To demonstrate Andrey Semashev's answer with examples, consider this:

#include <vector>

struct movable
{
    movable() = default;
    
    movable(const movable&) = delete;
    movable& operator=(const movable&) = delete;

    movable(movable&&) = default;
    movable& operator=(movable&&) = default;
};

struct copyable
{
    copyable() = default;
    
    copyable(const copyable&) = default;
    copyable& operator=(const copyable&) = default;

    copyable(copyable&&) = delete;
    copyable& operator=(copyable&&) = delete;
};

int main()
{
    // original example
    const std::vector<int> si;
    std::vector<int> ti;
    
    std::move(si.begin(), si.end(), std::back_inserter(ti)); // OK

    // example 2
    const std::vector<copyable> sc;
    std::vector<copyable> tc;
    
    std::move(sc.begin(), sc.end(), std::back_inserter(tc)); // OK

    // example 3
    const std::vector<movable> sv;
    std::vector<movable> tv;
    
    std::move(sv.begin(), sv.end(), std::back_inserter(tv)); // ERROR - tries to use copy ctor

    return 0;
}

Even though copyable doesn't have a move constructor, example 2 compiles with no error, as std::move picks copy constructor here.

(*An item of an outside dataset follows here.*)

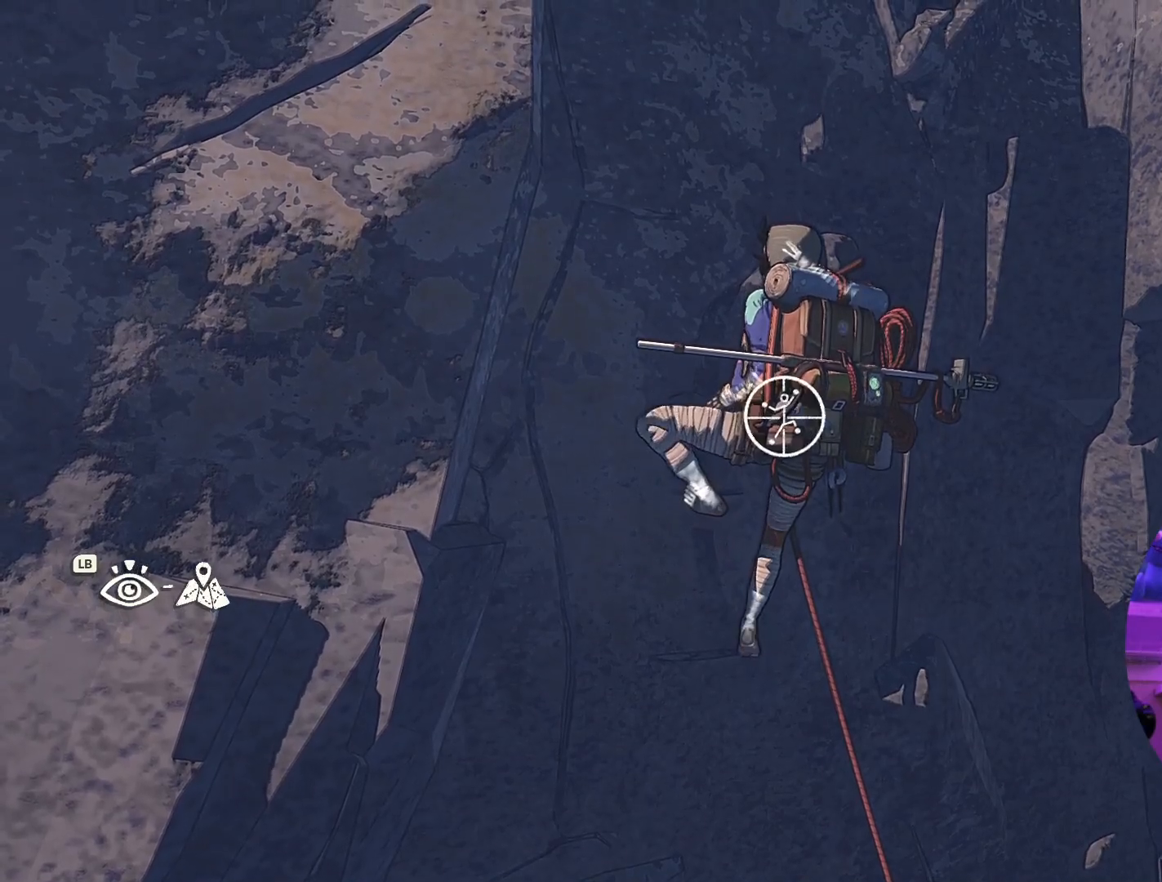
{"buttons": ["R1"], "left_stick": "center", "right_stick": "center", "events": []}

On the other hand, example 3 fails to compile because the move constructor of movable is negated (better word?) by the constness of sv. The error you get is:

error: use of deleted function 'movable::movable(const movable&)'

Here is a complete example.

UPDATE

Step-by-step explanation:

  1. Since our type is const std::vector<T>, its vector::begin() function returns const_iterator.

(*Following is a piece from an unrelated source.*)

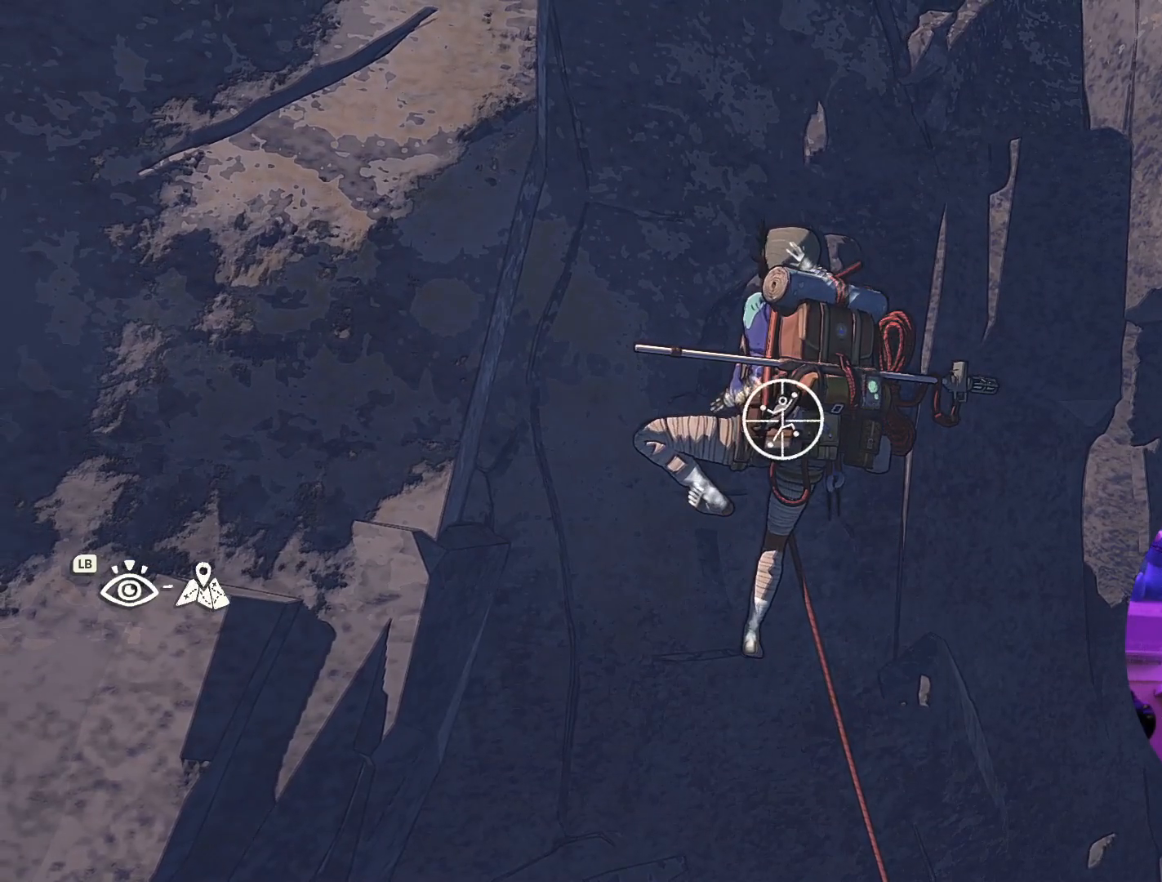
{"buttons": [], "left_stick": "up", "right_stick": "center"}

  2. const_iterator when dereferenced inside std::move algorithm, returns const T&.

  3. std::move algorithm uses std::move function internally, eg:

    // taken from cppreference.com
while (first != last) *d_first++ = std::move(*first++);

  4. std::move function in its turn returns:

    // taken from cppreference.com
static_cast<typename std::remove_reference<T>::type&&>(t)`

    So, for const T& it returns const T&&.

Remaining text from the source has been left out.